[PATCH RFC] commit: add --amend option to amend the parent changeset

Martin Geisler mg at aragost.com
Mon Feb 20 08:42:21 CST 2012


Pierre-Yves David <pierre-yves.david at logilab.fr> writes:

> On Mon, Feb 20, 2012 at 02:02:30PM +0200, Idan Kamara wrote:
>> On Mon, Feb 20, 2012 at 8:47 AM, Martin Geisler <mg at lazybytes.net> wrote:
>> >
>> > Idan Kamara <idankk86 at gmail.com> writes:
>> >
>> > > On Sat, Feb 18, 2012 ayyt 12:05 AM, Matt Mackall <mpm at selenic.com> wrote:
>> > >> I don't think launching and quitting an editor is overly burdensome,
>> > >> especially given that fixing a commit message will be an extremely
>> > >> common usage.
>
> I'm using "amend" very often and I think having to manually validate they commit
> message is burdensome. It is equivalent to have a confirmation prompt every
> time your want to.
>
>     "You are going to amend. type ':x' to proceed"
>
> So I better not have an editor popped by default. If people prefer to have the
> editor popped by default, I think we need a kind of '-M --reuse-message' switch
> does not pop and editor.
>
> So we will have a switch to control editor on way or another.
>
> The ability to refresh the commit message in an editor is a must have. It was
> on of the first thing I added to the amend command of the experimental evolve
> extension. Working around it with -m and -l was very painful.
>
>> > > I agree. And even if we end up having to choose between:
>> > >
>> > > 1) adding a new command
>> > > 2) adding --edit to commit
>> > >
>> > > I think 2) is preferable.
>
> I prefer (1) for reason explained before (addition switch now, additional switch
> later, different semantic). (But won't fight to death for it)
>
>> > Same goes for -U and -D.
>> >
>> > I never use the -U and -D options for qrefresh and I don't even think
>> > the --amend flag for commit should support it. Ammend means "redo the
>> > very last commit" and so the user and date is already given by "this
>> > user" and "now".
>> 
>> I never use them either but the impression I got from most commands
>> with similar behavior to --amend is that they preserve the old
>> date/user and have an option to refresh those.
>> 
>> So in my opinion we should keep the old date/user by default and
>> add -U/-D later on if there's enough need (rather than doing the opposite
>> and end up adding --keep-user/date).
>
> I agree with Idan here, we should keep the old values by default and add option to refresh them.
>
> A interesting parallel can be done about the commit message. It would be
> consistent to we keep it as is by default and add a switch to update it?
>
> Note: I strongly disagree with the following statement from Martin
>
>     Amend means "redo the very last commit"
>
> This **may** be a short-term implementation limitation but it is
> semantically wrong. Such implementation limitation will not last long.

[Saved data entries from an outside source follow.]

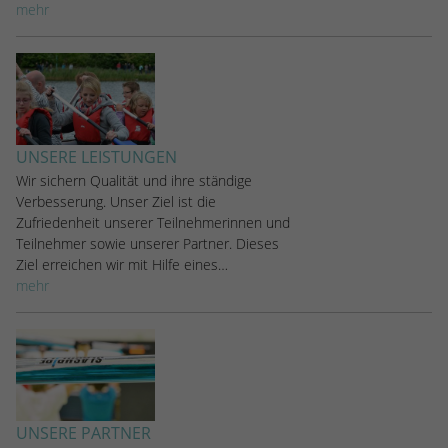
mehr
UNSERE LEISTUNGEN
Wir sichern Qualität und ihre ständige
Verbesserung. Unser Ziel ist die
Zufriedenheit unserer Teilnehmerinnen und
Teilnehmer sowie unserer Partner. Dieses
Ziel erreichen wir mit Hilfe eines…
mehr
UNSERE PARTNER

I don't think it's "semantically wrong" if your semantics is:

  hg commit --amend == hg rollback; hg commit

That's how I've thought of that hypothetical flag from the beginning.

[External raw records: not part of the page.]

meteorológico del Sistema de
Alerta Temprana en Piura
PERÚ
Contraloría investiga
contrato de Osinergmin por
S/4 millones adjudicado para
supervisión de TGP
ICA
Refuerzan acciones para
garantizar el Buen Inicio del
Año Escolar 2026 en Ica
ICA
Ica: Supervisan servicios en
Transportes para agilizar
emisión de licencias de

I actually don't care much if it's a command or a flag, I'm just saying
that I find it natural that a flag on *commit* would behave as rollback
plus a new commit (with updated timestamp, of course).

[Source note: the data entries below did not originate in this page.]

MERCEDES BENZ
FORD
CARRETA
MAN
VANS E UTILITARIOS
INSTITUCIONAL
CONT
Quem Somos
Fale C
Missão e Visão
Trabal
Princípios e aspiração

>> > In that way, 'hg commit --amend' becomes very much like
>> >
>> >  hg rollback; hg commit -l .hg/last-message.txt
>> >
>> > with the twist that the editor is started even though a commit
>> > message is given on the command line.
>> 
>> Sometimes you might be doing several commits and only when you're
>> about to push you review them and realize you've made a mistake.
>> 
>> So I think it's also useful to amend a changeset with children (and
>> then manually rebasing those to the amended commit, which raises the
>> question whether rebase preserves date/user, and it turns out it
>> does).
>
> +1: The ability to amend an arbitrary commit is very useful. The amend
> + rebase combo is a big improvement over mq in terms of conflict
> handling[1].

I'm not saying it isn't useful. It's clear that it's very useful. Being
able to edit changesets further back than the very last changeset is so
useful that we're willing to use mq and other extensions to do so.